Copy out every line holding the string "about" from the records below.

════════

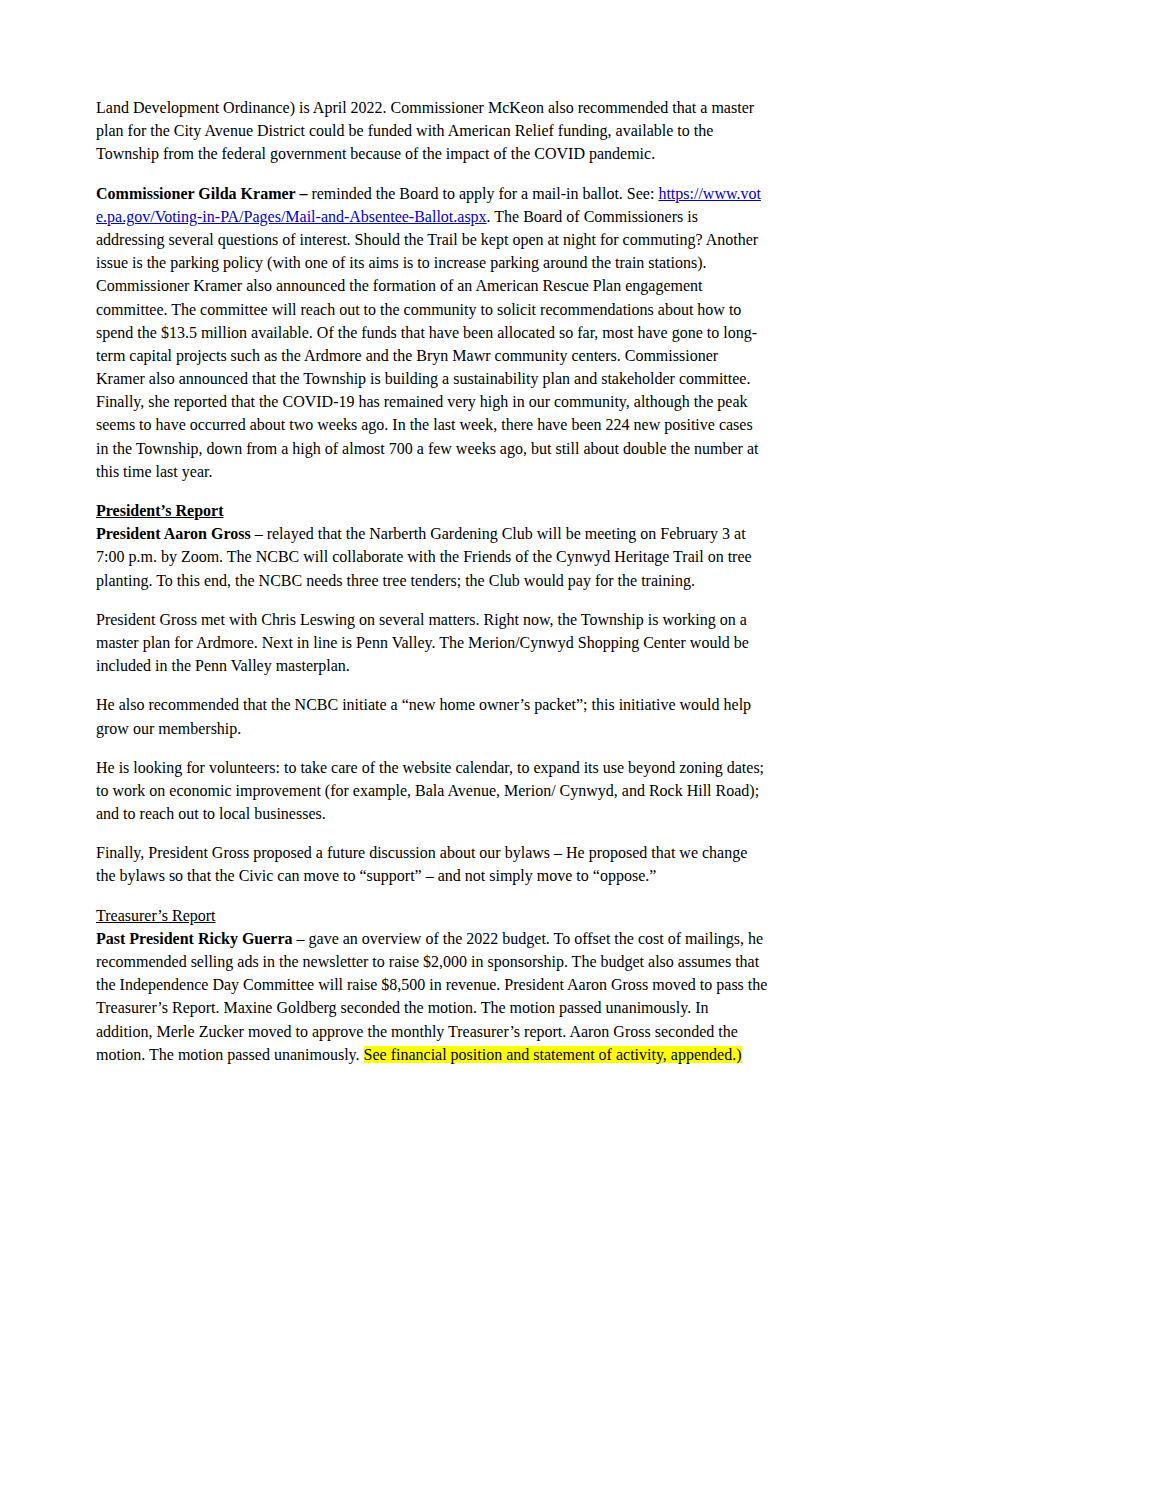Land Development Ordinance) is April 2022. Commissioner McKeon also recommended that a master plan for the City Avenue District could be funded with American Relief funding, available to the Township from the federal government because of the impact of the COVID pandemic.
Commissioner Gilda Kramer – reminded the Board to apply for a mail-in ballot. See: https://www.vote.pa.gov/Voting-in-PA/Pages/Mail-and-Absentee-Ballot.aspx. The Board of Commissioners is addressing several questions of interest. Should the Trail be kept open at night for commuting? Another issue is the parking policy (with one of its aims is to increase parking around the train stations). Commissioner Kramer also announced the formation of an American Rescue Plan engagement committee. The committee will reach out to the community to solicit recommendations about how to spend the $13.5 million available. Of the funds that have been allocated so far, most have gone to long-term capital projects such as the Ardmore and the Bryn Mawr community centers. Commissioner Kramer also announced that the Township is building a sustainability plan and stakeholder committee. Finally, she reported that the COVID-19 has remained very high in our community, although the peak seems to have occurred about two weeks ago. In the last week, there have been 224 new positive cases in the Township, down from a high of almost 700 a few weeks ago, but still about double the number at this time last year.
President’s Report
President Aaron Gross – relayed that the Narberth Gardening Club will be meeting on February 3 at 7:00 p.m. by Zoom. The NCBC will collaborate with the Friends of the Cynwyd Heritage Trail on tree planting. To this end, the NCBC needs three tree tenders; the Club would pay for the training.
President Gross met with Chris Leswing on several matters. Right now, the Township is working on a master plan for Ardmore. Next in line is Penn Valley. The Merion/Cynwyd Shopping Center would be included in the Penn Valley masterplan.
He also recommended that the NCBC initiate a “new home owner’s packet”; this initiative would help grow our membership.
He is looking for volunteers: to take care of the website calendar, to expand its use beyond zoning dates; to work on economic improvement (for example, Bala Avenue, Merion/ Cynwyd, and Rock Hill Road); and to reach out to local businesses.
Finally, President Gross proposed a future discussion about our bylaws – He proposed that we change the bylaws so that the Civic can move to “support” – and not simply move to “oppose.”
Treasurer’s Report
Past President Ricky Guerra – gave an overview of the 2022 budget. To offset the cost of mailings, he recommended selling ads in the newsletter to raise $2,000 in sponsorship. The budget also assumes that the Independence Day Committee will raise $8,500 in revenue. President Aaron Gross moved to pass the Treasurer’s Report. Maxine Goldberg seconded the motion. The motion passed unanimously. In addition, Merle Zucker moved to approve the monthly Treasurer’s report. Aaron Gross seconded the motion. The motion passed unanimously. See financial position and statement of activity, appended.)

════════

■ Your solution ■
Commissioner Gilda Kramer – reminded the Board to apply for a mail-in ballot. See: https://www.vote.pa.gov/Voting-in-PA/Pages/Mail-and-Absentee-Ballot.aspx. The Board of Commissioners is addressing several questions of interest. Should the Trail be kept open at night for commuting? Another issue is the parking policy (with one of its aims is to increase parking around the train stations). Commissioner Kramer also announced the formation of an American Rescue Plan engagement committee. The committee will reach out to the community to solicit recommendations about how to spend the $13.5 million available. Of the funds that have been allocated so far, most have gone to long-term capital projects such as the Ardmore and the Bryn Mawr community centers. Commissioner Kramer also announced that the Township is building a sustainability plan and stakeholder committee. Finally, she reported that the COVID-19 has remained very high in our community, although the peak seems to have occurred about two weeks ago. In the last week, there have been 224 new positive cases in the Township, down from a high of almost 700 a few weeks ago, but still about double the number at this time last year.
Finally, President Gross proposed a future discussion about our bylaws – He proposed that we change the bylaws so that the Civic can move to “support” – and not simply move to “oppose.”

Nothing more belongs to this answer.